**Assignment**. The answer is every line in the data below that contains the word "hand".

**Records for this task**.

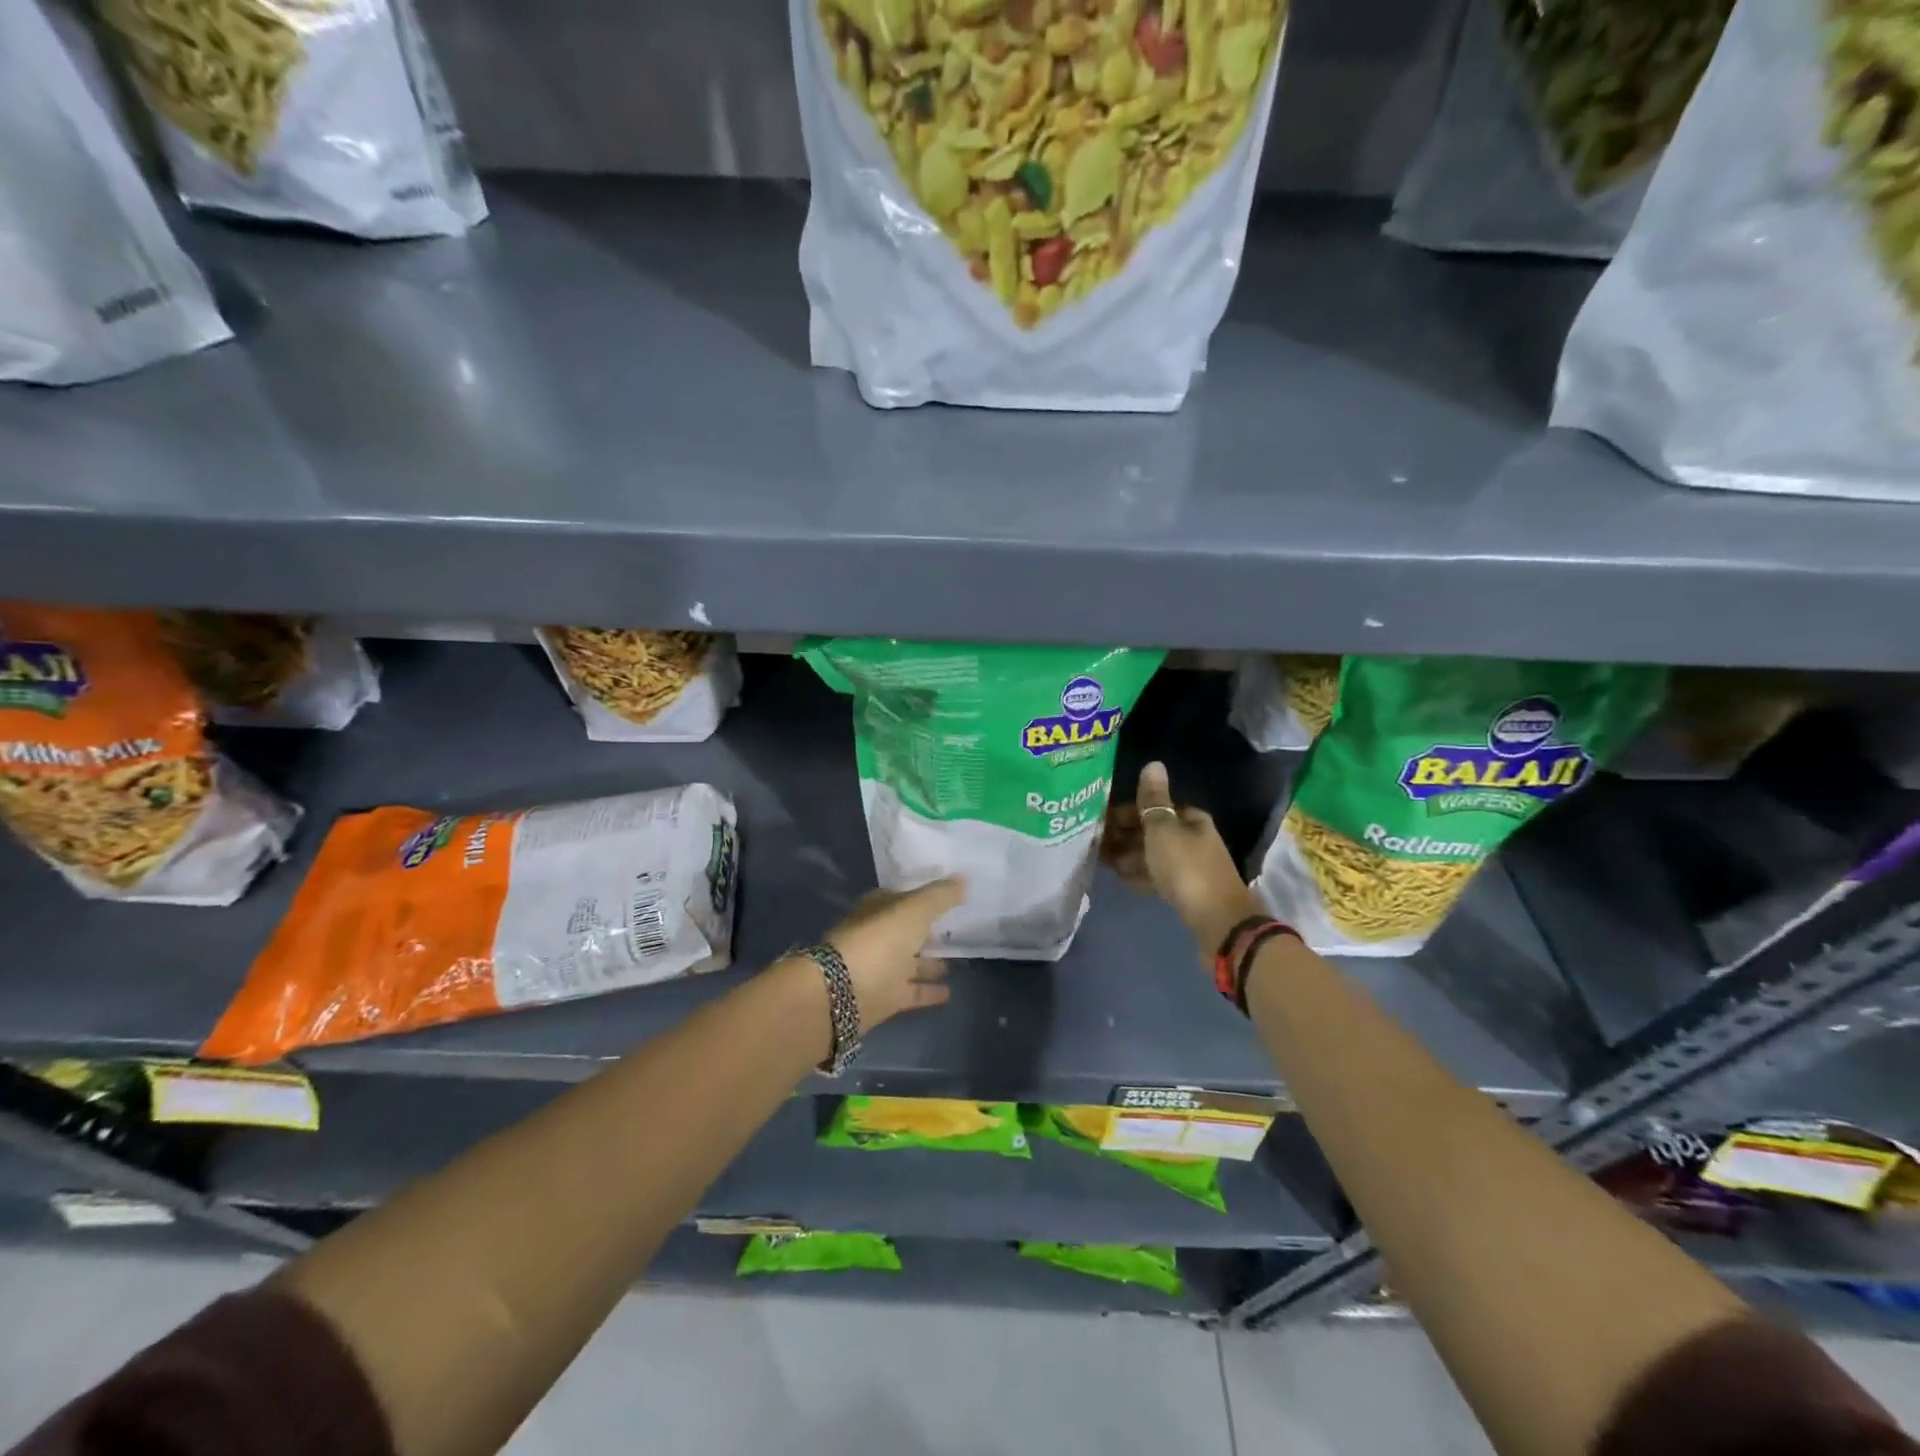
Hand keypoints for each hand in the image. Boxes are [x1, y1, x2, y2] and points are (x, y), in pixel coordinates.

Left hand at [823, 876, 965, 1026]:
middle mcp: (879, 936)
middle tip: (957, 929)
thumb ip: (940, 895)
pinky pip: (913, 992)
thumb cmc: (879, 940)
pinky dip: (929, 991)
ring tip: (957, 961)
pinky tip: (950, 992)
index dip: (924, 897)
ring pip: (911, 963)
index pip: (903, 898)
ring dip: (931, 963)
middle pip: (908, 931)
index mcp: (879, 909)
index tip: (949, 898)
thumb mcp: (915, 909)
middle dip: (928, 931)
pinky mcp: (887, 998)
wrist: (843, 992)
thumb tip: (964, 878)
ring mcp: (882, 968)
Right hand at [1104, 762, 1261, 953]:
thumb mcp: (1163, 830)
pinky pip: (1157, 876)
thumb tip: (1153, 764)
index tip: (1097, 820)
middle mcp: (1192, 838)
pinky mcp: (1187, 891)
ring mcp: (1190, 866)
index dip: (1124, 811)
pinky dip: (1140, 875)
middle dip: (1123, 835)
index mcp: (1190, 819)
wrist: (1217, 922)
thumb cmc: (1186, 868)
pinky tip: (1122, 879)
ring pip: (1152, 855)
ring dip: (1128, 856)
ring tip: (1101, 862)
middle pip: (1152, 831)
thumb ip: (1153, 800)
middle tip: (1093, 843)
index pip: (1153, 807)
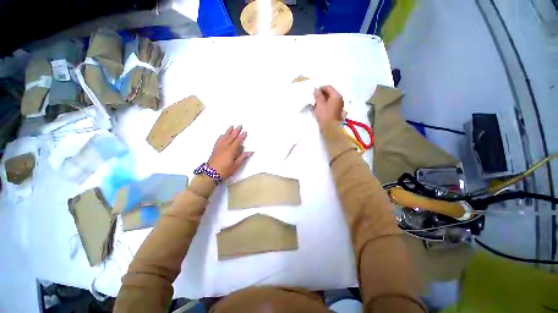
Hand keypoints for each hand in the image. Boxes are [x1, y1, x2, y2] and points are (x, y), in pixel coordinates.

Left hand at [208, 126, 252, 179]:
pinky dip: (221, 136)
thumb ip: (242, 158)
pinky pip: (219, 140)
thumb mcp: (236, 166)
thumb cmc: (225, 170)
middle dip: (236, 131)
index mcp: (231, 150)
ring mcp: (219, 147)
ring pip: (225, 137)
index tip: (245, 131)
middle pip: (232, 137)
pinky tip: (222, 134)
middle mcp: (225, 146)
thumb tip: (250, 152)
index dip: (242, 136)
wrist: (210, 173)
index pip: (238, 141)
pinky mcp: (215, 149)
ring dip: (229, 131)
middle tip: (240, 125)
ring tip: (231, 126)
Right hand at [313, 85, 343, 129]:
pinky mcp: (336, 112)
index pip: (328, 87)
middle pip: (329, 93)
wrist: (330, 129)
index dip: (320, 88)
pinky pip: (329, 106)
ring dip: (321, 101)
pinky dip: (323, 106)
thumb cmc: (325, 115)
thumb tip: (316, 89)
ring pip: (329, 100)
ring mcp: (338, 106)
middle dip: (321, 95)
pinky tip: (317, 109)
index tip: (313, 93)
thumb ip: (318, 95)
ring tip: (314, 105)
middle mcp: (339, 99)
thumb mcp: (320, 104)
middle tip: (313, 99)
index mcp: (336, 95)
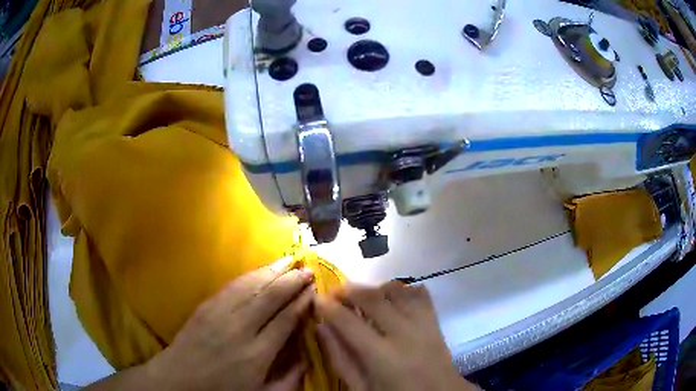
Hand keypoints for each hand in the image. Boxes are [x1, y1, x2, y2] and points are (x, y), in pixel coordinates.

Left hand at [143, 257, 314, 390]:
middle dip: (292, 281)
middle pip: (270, 297)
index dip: (302, 303)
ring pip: (251, 286)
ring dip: (273, 271)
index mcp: (257, 354)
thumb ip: (289, 380)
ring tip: (290, 260)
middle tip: (308, 269)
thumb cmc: (222, 390)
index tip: (315, 291)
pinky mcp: (206, 307)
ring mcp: (220, 314)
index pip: (285, 320)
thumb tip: (308, 358)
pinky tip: (260, 270)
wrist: (179, 380)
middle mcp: (240, 329)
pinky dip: (250, 275)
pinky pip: (232, 286)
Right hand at [315, 282, 477, 390]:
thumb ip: (340, 358)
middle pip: (373, 298)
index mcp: (382, 356)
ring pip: (397, 290)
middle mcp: (404, 333)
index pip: (349, 322)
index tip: (317, 299)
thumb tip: (322, 327)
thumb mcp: (360, 387)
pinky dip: (402, 290)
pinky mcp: (435, 320)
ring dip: (375, 288)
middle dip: (349, 290)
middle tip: (335, 293)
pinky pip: (419, 293)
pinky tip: (391, 300)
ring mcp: (423, 324)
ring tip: (362, 297)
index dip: (329, 307)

**Written solution**.
Hand keypoints for each hand in the image. Boxes are [x1, y1, x2, y2] and points are (x, y), in pixel coordinates.
Left hand at [823, 876, 965, 1026]:
Right hand at [1104, 762, 1261, 953]:
Hand keypoints for each hand in the image. Boxes are [x1, y1, x2, y2] and points are (x, y), in pixel coordinates.
Left hand at [208, 126, 252, 179]:
Right hand at [313, 85, 343, 129]:
Hand keypoints for each hand in the image. Boxes are [x1, y1, x2, y2] and points are (x, y), in pixel coordinates.
Left hand at [143, 257, 314, 390]:
Right hand at [315, 282, 477, 390]:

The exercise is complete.